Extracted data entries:
################

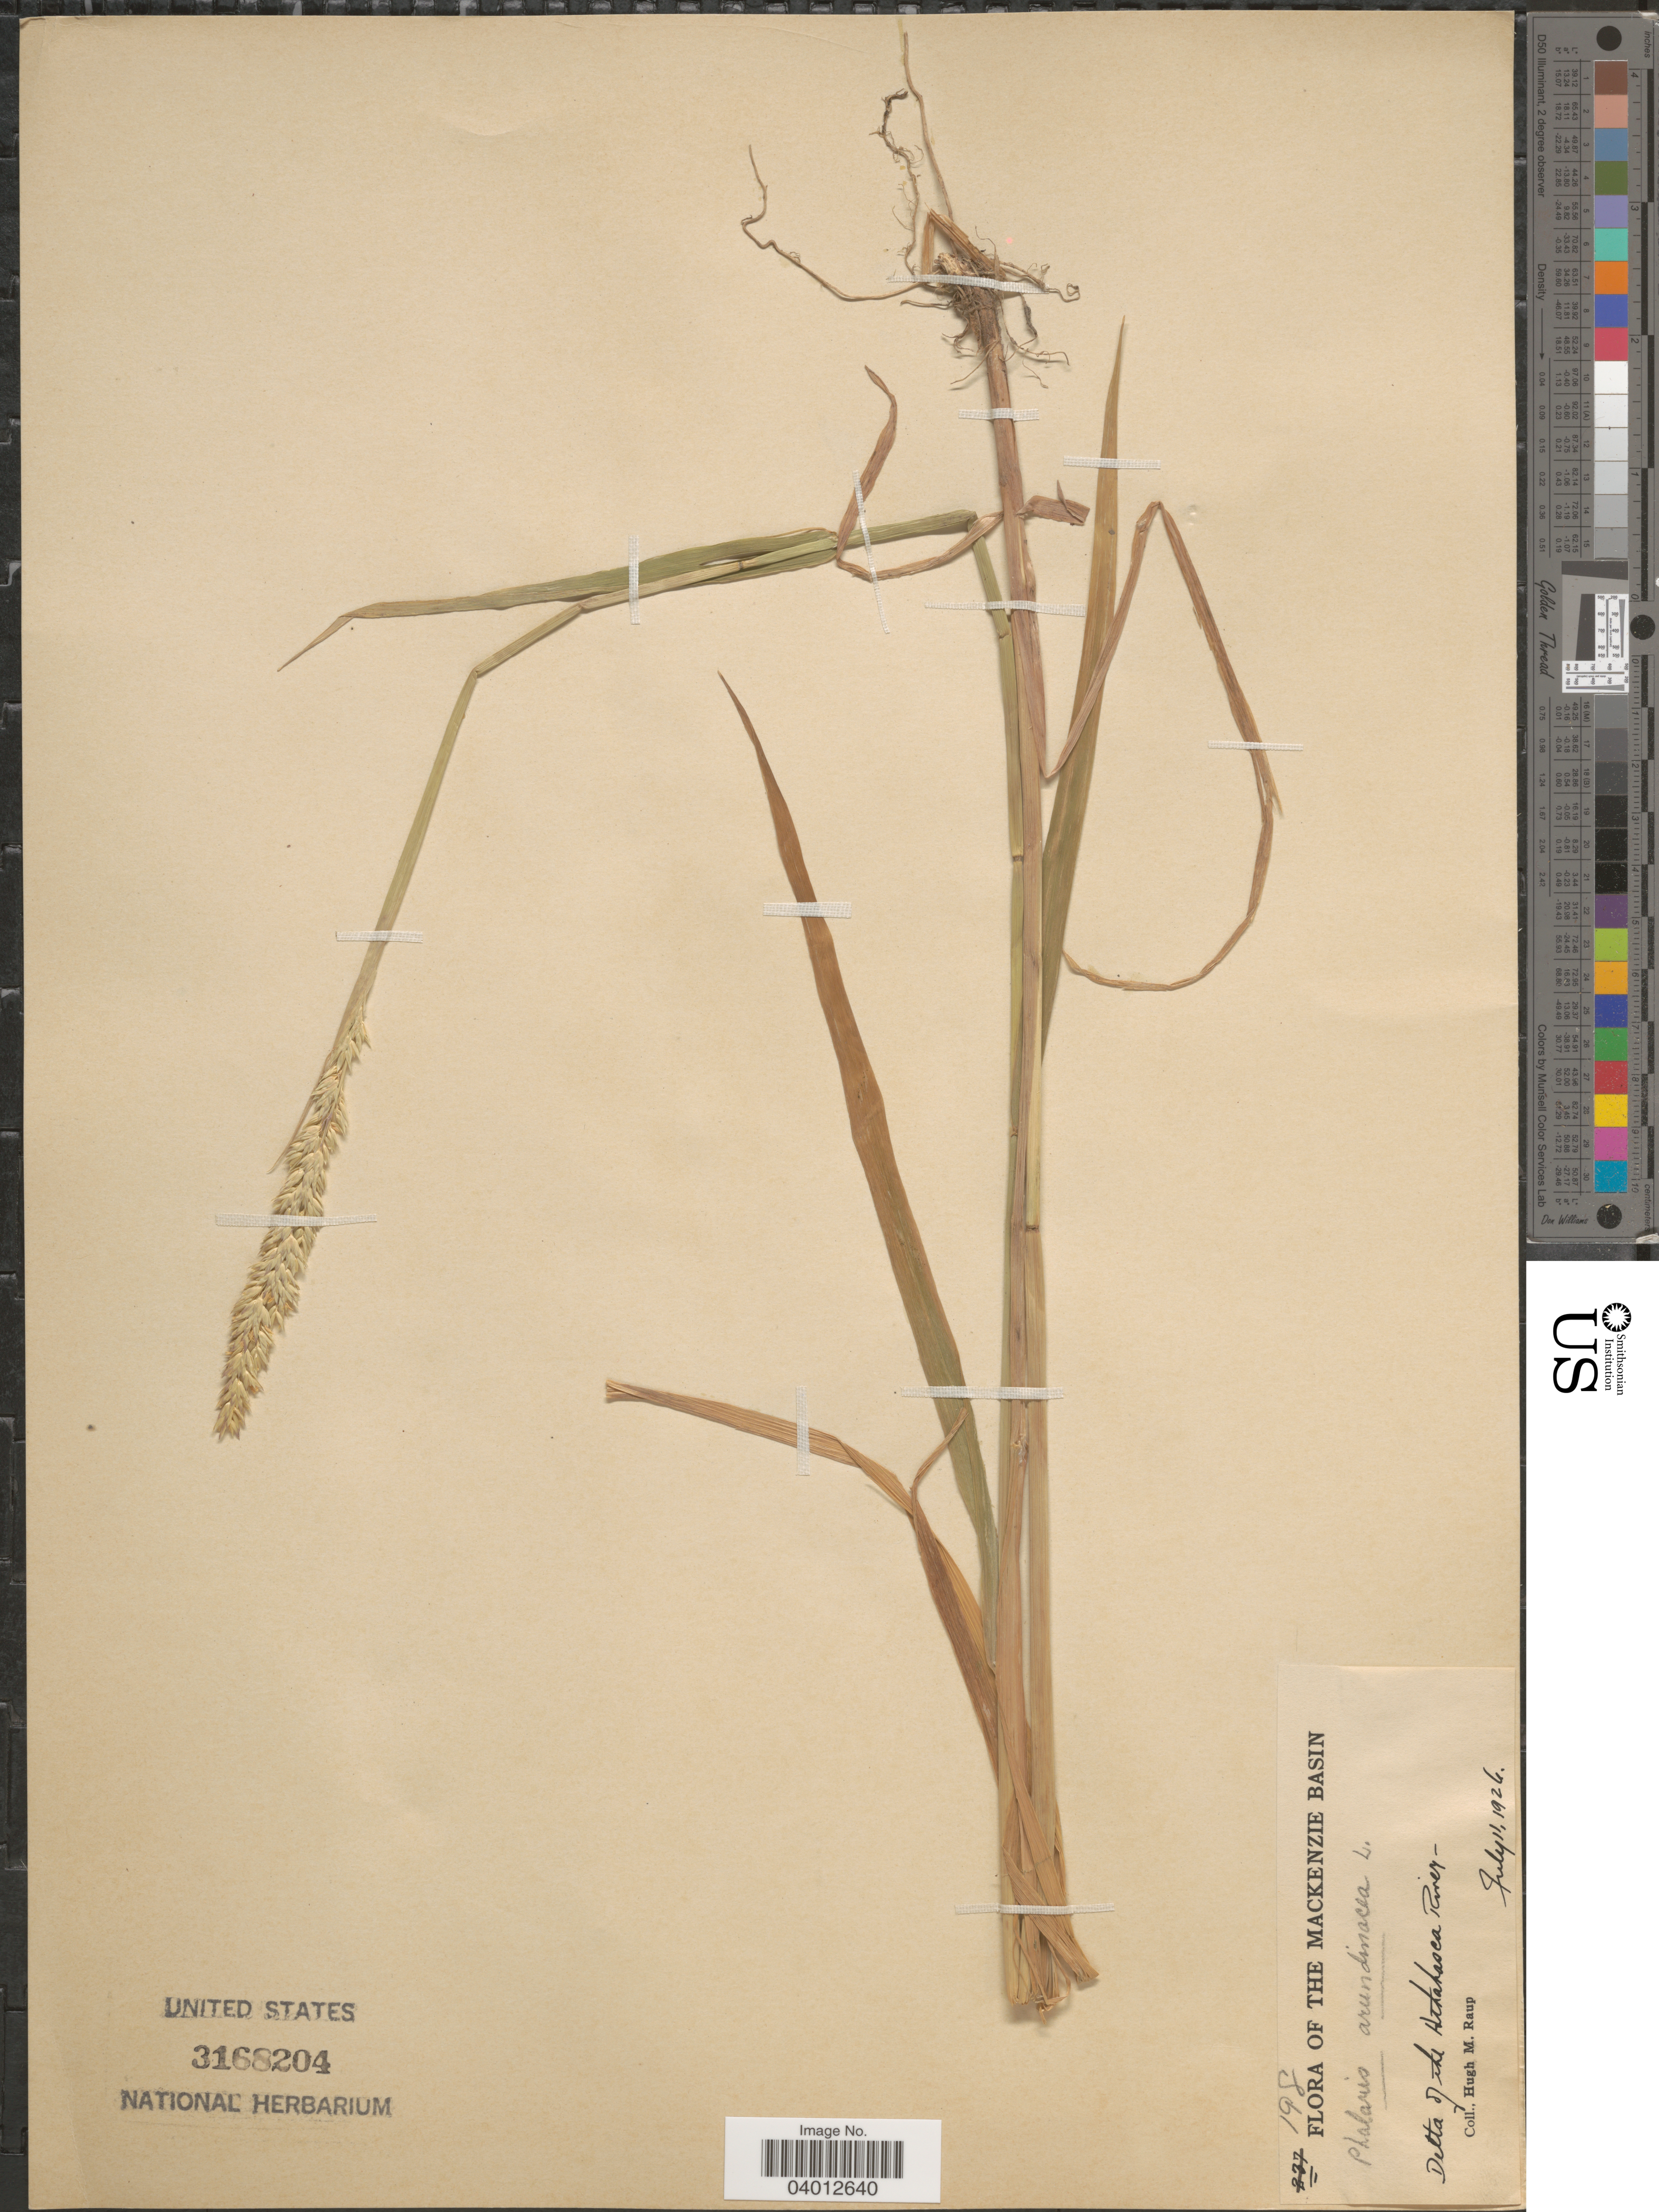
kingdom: Plantae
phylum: Tracheophyta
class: Liliopsida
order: Poales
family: Poaceae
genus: Phalaris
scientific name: Phalaris arundinacea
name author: L.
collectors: H. Raup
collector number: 198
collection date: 1926-07-11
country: Canada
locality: The Mackenzie Basin. Delta of the Athabasca River.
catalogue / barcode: US 3168204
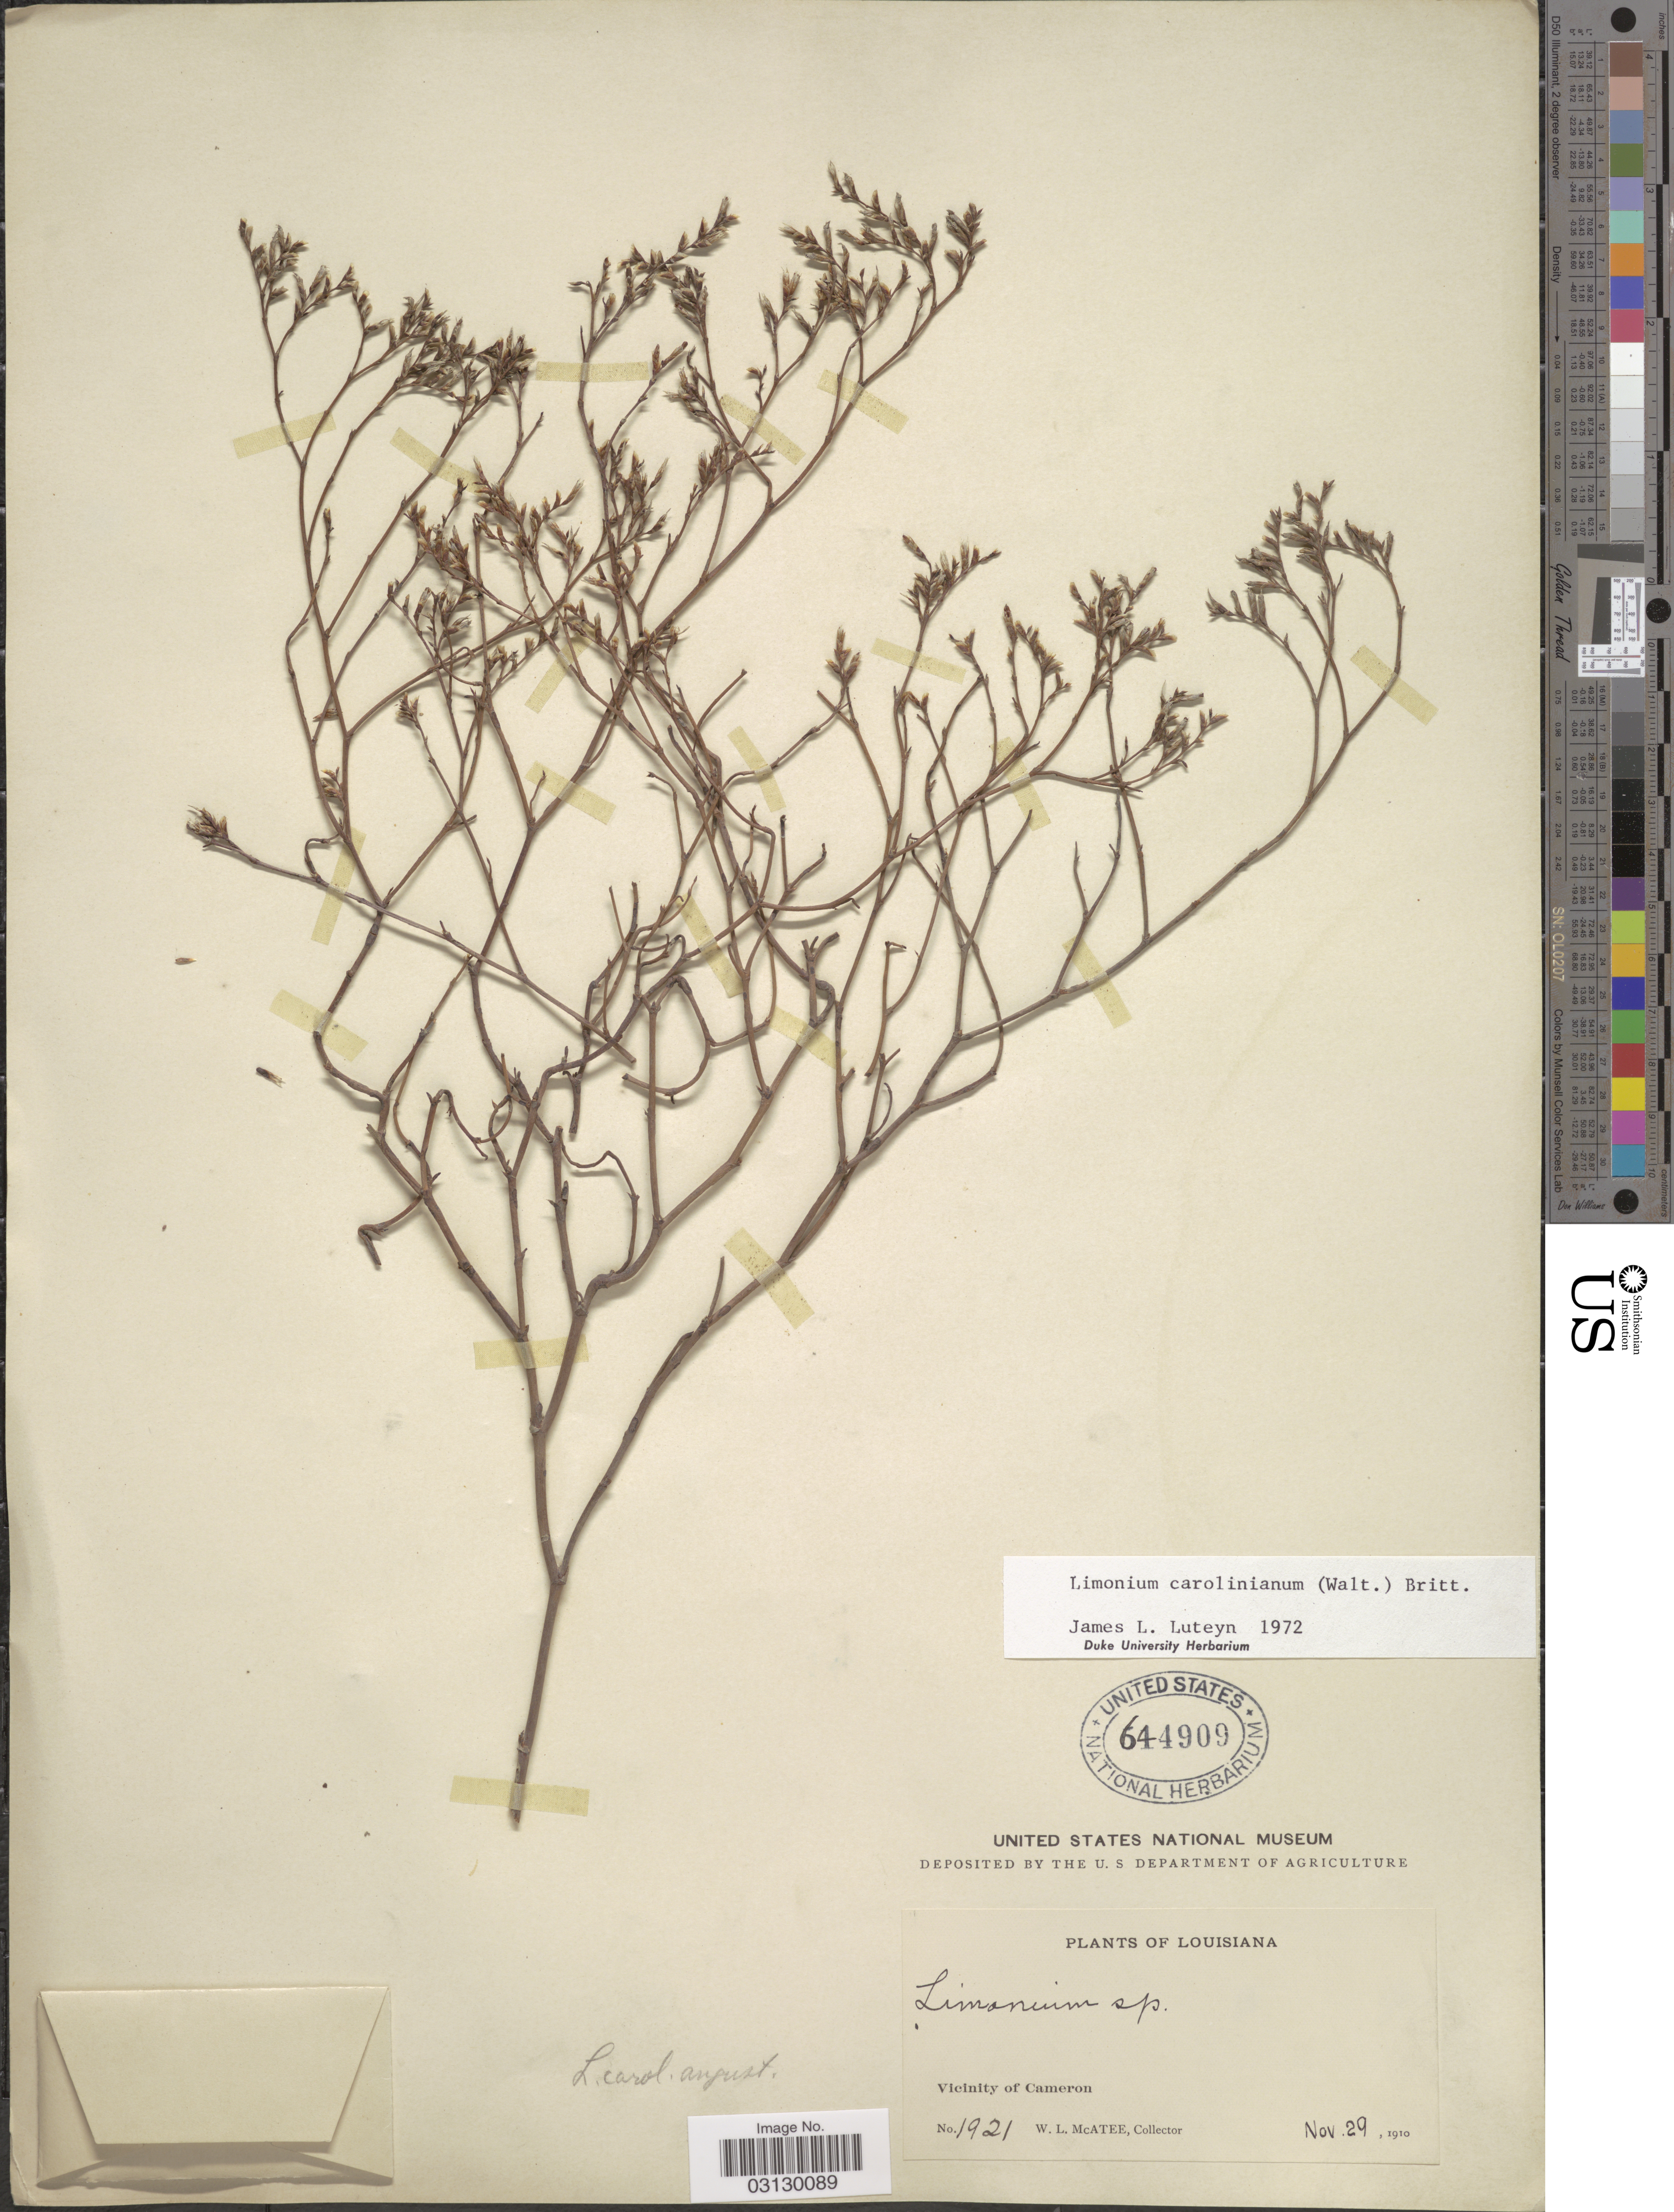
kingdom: Plantae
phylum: Tracheophyta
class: Magnoliopsida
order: Caryophyllales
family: Plumbaginaceae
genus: Limonium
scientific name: Limonium carolinianum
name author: (Walter) Britton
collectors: W. McAtee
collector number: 1921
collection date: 1910-11-29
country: United States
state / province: Louisiana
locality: Vicinity of Cameron.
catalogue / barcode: US 644909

################

● TASK DIRECTIONS
Copy out every line of the data above word for word, omitting the pictures.

● RESPONSE TO THE EXERCISE
kingdom: Plantae
phylum: Tracheophyta
class: Liliopsida
order: Poales
family: Poaceae
genus: Phalaris
scientific name: Phalaris arundinacea
name author: L.
collectors: H. Raup
collector number: 198
collection date: 1926-07-11
country: Canada
locality: The Mackenzie Basin. Delta of the Athabasca River.
catalogue / barcode: US 3168204
kingdom: Plantae
phylum: Tracheophyta
class: Magnoliopsida
order: Caryophyllales
family: Plumbaginaceae
genus: Limonium
scientific name: Limonium carolinianum
name author: (Walter) Britton
collectors: W. McAtee
collector number: 1921
collection date: 1910-11-29
country: United States
state / province: Louisiana
locality: Vicinity of Cameron.
catalogue / barcode: US 644909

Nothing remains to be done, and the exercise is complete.